Expert: Sherry Wallin - 1/24/2009

Question
QUESTION: Dear Sherry,

I wonder if you cn help with this:

Imaging the movement of a particle in x,y coordinate system, with the direction of movement expressed as the angle from North. I am looking for the relation ship between the velocity in x-direction, the velocity in y-direction and the direction of movement. To give you an example: If xvelocity = yvelocity and both are positive and larger than zero then the resulting direction of movement is 45 degrees from North, this follows from vector addition. However, I need this relationship to be such that I can first specify the direction of movement, and then determine values for the x and yvelocity that satisfy the condition of this direction. As in the above example I would prescribe the movement direction as 45 degrees from North, and then find that x and velocity need to be both positive and larger than zero. Now the direction of movement can vary from 0 to 360 degrees. I first thought the relationship should be specified by using the ratio between x and y velocity, which would be 1 for the above example. But the ratio would cause difficulties when the denominator is zero. Is there another way of doing this ?
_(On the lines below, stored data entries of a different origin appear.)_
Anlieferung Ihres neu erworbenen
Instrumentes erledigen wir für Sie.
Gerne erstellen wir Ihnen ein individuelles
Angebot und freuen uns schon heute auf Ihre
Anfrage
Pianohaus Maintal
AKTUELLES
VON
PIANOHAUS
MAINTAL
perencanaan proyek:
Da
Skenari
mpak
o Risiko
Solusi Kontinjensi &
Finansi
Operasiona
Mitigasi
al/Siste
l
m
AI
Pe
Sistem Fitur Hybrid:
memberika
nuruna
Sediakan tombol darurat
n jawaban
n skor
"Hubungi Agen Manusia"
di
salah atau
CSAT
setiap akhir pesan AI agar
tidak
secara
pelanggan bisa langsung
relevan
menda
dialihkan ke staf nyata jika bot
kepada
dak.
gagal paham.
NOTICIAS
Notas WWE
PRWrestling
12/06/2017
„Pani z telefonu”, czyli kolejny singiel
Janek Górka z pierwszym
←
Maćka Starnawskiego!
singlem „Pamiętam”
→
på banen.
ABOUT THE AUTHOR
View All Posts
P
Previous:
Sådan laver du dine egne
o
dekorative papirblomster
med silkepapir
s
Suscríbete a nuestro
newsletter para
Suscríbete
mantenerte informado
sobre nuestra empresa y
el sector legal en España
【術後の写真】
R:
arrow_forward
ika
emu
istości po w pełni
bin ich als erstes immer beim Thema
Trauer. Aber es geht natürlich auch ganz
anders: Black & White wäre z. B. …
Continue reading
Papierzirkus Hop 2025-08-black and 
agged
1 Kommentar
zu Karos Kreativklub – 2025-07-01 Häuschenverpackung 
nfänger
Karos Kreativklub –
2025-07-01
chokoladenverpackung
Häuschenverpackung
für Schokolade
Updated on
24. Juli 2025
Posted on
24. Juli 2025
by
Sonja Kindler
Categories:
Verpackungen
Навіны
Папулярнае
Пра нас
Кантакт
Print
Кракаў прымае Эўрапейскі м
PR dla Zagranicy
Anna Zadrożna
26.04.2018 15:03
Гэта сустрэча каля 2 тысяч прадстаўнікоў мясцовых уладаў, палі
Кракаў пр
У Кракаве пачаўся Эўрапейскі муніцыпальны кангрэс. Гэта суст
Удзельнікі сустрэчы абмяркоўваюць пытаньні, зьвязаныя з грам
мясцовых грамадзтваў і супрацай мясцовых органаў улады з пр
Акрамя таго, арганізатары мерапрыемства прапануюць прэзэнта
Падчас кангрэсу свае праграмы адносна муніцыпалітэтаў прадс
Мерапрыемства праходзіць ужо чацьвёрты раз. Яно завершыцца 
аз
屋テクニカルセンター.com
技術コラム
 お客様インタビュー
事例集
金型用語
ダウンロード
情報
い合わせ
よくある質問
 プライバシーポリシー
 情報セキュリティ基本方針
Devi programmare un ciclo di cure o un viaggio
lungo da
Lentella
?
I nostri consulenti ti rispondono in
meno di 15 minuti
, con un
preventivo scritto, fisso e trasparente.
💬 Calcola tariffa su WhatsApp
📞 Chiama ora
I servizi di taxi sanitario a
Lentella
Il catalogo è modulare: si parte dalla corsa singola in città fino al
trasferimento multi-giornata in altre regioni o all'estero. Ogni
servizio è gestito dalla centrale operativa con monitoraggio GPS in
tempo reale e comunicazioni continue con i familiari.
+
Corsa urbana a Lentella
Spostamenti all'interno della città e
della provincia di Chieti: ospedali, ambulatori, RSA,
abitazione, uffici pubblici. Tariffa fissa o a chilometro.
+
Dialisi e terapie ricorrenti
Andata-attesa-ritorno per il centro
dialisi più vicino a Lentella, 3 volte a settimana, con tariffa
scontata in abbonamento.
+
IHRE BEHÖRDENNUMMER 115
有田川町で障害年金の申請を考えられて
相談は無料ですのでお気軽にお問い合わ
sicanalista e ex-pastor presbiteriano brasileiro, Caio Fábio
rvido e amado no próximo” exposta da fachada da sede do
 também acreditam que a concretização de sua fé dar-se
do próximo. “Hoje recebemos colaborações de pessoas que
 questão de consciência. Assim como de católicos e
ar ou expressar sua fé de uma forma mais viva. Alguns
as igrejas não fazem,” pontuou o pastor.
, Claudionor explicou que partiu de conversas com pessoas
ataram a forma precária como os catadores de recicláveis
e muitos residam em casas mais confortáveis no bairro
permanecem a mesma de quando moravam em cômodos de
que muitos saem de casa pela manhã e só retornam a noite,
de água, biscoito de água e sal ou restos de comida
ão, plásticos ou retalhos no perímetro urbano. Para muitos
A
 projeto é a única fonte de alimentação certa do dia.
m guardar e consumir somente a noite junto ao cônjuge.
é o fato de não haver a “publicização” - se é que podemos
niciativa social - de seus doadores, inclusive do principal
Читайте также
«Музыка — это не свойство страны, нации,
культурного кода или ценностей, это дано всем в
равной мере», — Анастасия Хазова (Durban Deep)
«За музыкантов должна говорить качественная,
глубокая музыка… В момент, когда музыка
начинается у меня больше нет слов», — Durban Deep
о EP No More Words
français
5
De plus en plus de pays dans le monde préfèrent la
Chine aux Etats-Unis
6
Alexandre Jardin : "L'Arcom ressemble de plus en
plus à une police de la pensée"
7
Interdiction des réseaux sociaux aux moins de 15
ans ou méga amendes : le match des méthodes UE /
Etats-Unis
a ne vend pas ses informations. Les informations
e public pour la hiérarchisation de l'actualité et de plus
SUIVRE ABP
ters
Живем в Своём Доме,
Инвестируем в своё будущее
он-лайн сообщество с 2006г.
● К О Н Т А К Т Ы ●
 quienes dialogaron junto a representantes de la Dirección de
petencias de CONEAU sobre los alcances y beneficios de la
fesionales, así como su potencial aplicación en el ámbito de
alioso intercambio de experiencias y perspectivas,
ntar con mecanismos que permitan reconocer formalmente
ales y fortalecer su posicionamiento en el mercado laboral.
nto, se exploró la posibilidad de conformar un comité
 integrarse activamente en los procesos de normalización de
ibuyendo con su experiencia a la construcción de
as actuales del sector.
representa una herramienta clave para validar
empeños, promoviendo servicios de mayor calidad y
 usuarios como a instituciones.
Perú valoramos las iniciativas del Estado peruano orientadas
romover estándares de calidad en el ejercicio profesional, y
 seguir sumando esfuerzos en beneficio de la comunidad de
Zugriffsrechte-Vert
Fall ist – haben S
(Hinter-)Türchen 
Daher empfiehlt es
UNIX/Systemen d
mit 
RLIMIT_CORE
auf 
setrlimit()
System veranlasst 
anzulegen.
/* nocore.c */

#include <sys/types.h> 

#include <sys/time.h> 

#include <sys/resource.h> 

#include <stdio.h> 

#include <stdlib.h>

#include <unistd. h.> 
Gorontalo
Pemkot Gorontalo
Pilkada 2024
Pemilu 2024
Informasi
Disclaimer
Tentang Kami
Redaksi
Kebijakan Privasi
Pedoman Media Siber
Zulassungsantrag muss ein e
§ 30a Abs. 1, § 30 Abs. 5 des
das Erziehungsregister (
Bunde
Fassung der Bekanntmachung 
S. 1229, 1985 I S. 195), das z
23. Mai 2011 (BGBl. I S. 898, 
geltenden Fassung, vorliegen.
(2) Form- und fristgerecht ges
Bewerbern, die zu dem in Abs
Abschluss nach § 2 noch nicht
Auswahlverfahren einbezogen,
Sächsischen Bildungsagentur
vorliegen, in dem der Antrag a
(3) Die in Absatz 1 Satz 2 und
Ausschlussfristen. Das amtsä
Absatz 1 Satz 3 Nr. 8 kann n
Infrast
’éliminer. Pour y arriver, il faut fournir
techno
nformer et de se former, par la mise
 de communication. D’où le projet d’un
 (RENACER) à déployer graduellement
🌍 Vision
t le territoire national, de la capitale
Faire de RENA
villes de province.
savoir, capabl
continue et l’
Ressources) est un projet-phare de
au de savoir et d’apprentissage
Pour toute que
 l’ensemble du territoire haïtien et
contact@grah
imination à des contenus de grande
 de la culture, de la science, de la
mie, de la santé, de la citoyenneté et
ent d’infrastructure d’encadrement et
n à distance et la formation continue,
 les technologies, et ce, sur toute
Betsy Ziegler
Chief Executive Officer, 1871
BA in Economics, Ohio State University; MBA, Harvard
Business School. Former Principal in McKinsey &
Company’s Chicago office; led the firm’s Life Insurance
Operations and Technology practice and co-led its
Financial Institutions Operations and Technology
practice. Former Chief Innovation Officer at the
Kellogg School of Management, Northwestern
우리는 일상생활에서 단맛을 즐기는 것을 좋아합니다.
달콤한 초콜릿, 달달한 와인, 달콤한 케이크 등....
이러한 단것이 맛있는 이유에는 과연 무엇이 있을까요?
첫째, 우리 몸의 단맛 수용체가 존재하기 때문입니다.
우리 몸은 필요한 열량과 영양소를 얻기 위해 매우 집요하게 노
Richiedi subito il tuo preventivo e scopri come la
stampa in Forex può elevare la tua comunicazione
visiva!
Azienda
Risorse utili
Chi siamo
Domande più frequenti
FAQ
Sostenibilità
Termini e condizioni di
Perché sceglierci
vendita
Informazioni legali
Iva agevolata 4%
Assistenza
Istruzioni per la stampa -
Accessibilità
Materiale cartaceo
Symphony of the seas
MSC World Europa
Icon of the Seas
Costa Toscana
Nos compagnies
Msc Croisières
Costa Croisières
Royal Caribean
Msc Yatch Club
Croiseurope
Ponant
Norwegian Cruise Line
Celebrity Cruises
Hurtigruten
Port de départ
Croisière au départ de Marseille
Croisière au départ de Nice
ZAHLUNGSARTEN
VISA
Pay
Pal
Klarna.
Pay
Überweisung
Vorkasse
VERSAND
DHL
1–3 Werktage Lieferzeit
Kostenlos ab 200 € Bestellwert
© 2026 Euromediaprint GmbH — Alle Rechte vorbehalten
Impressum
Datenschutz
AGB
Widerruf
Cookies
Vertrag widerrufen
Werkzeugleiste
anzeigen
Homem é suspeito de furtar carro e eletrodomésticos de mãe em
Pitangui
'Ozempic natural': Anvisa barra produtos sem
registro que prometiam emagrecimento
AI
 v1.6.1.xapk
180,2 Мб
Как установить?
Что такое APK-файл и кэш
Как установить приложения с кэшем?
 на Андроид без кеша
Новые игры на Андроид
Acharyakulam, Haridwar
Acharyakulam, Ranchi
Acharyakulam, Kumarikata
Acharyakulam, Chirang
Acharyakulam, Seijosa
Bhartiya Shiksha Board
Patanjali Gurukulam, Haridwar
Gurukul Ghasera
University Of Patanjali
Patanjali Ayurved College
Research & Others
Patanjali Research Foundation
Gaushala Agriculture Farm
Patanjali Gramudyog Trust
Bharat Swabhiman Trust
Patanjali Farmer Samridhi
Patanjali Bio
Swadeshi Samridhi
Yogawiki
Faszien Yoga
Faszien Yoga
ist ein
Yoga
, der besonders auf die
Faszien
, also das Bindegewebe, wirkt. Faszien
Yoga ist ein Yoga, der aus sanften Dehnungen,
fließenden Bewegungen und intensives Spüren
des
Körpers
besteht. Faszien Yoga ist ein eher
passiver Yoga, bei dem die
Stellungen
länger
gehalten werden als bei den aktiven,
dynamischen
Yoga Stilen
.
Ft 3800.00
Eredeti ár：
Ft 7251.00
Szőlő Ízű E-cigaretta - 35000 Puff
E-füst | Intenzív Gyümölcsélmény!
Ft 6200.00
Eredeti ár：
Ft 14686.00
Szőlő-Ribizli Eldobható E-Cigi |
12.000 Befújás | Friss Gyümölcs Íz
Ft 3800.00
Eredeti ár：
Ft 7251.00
I would be grateful for any ideas.


Regards,

Juliane

ANSWER: Hi Juliane~
     I have a few ideas for you. First the tanx = sinx/cosx and the only times cosx is 0 is when x = +_pi/2 which is equivalent to saying when you have a vertical angle, pointing directly north or south. So as long as the tanx is defined you can find that angle. When a vector is pointing straight up or straight down we don't need to know y because y takes on an infinite number of values and that is why when we write the equation of a vertical line it is always in terms of x only. The tanx is positive when both sinx and cosx have the same sign and it is negative when one (and only one) of sinx or cosx is negative. In your statement I quote "both are positive and larger than zero" when both are positive thus neither is 0 and certainly larger than 0, so all that really needs to be said is that they are both positive. Suppose for example that the angle is 120 degrees and you want to know about x and about y and their directions. 120 degrees is in the 2nd quadrant which means x is negative (cos x is negative) and y is positive (sin x is postive).So you see if you have the angle you can determine each of w and y direction and if you have each of x and y direction you can determine the angle.I hope this helps clear up a e few ideas for you.

Math Prof

---------- FOLLOW-UP ----------

QUESTION: Dear Mathprof,

sorry for the delay but it took me some time to get my head round this. I have now programmed my movement like this : I first determine the direction in steps of 45 degrees from North, I then sample the resultant movement velocity, say from the uniform distribution between 0 and 1 (thisvelocity needs to be bilogically meaningful and it is determined by the speed at which animals move), and I then calulate the x and y velocity using cos and sin, making them negative as required depending on the quadrant as you explained (given by the angle). This seems to give useful results. However, one thing still bothers me:Because I am using steps of 45 degrees,  the maginitude of and x and y velocity are either equal or one of them is zero. In reality, the angle of movment could take any value between zero and 360 degrees, not just steps of 45 degrees, and I am not quite sure how to deal with x and y velocity then. But if I give it another go maybe I can figure it out. I am also looking for a better way of programming this. Would it be possible to define x and y velocity as two equations only, given the angle and the overall velocity of movement ? Many thanks for your interest and patience.

Juliane

Answer
Hi Juliane~
    I am not sure what your math background is but it seems you have some trig background. You can write any angle between 0 and 360 using vectors for x and y. For example let the angle be unknown, call it theta. And then let the vector have magnitude r (the length of the vector, sqrt(x^2+y^2)). The vector can sweep through any angle. So let's pretend r is 1 and we have theta so y = r sin(theta) and x = r cos(theta). Recall that sin of an angle is equal to the cos of (90-angle)and vice versa. So you could say y = r sin(theta) and x = r sin(90-theta). You choose an angle and you can determine x or y and the magnitude r is also solvable. If you know x and y then you can find the angle. Does this help you at all?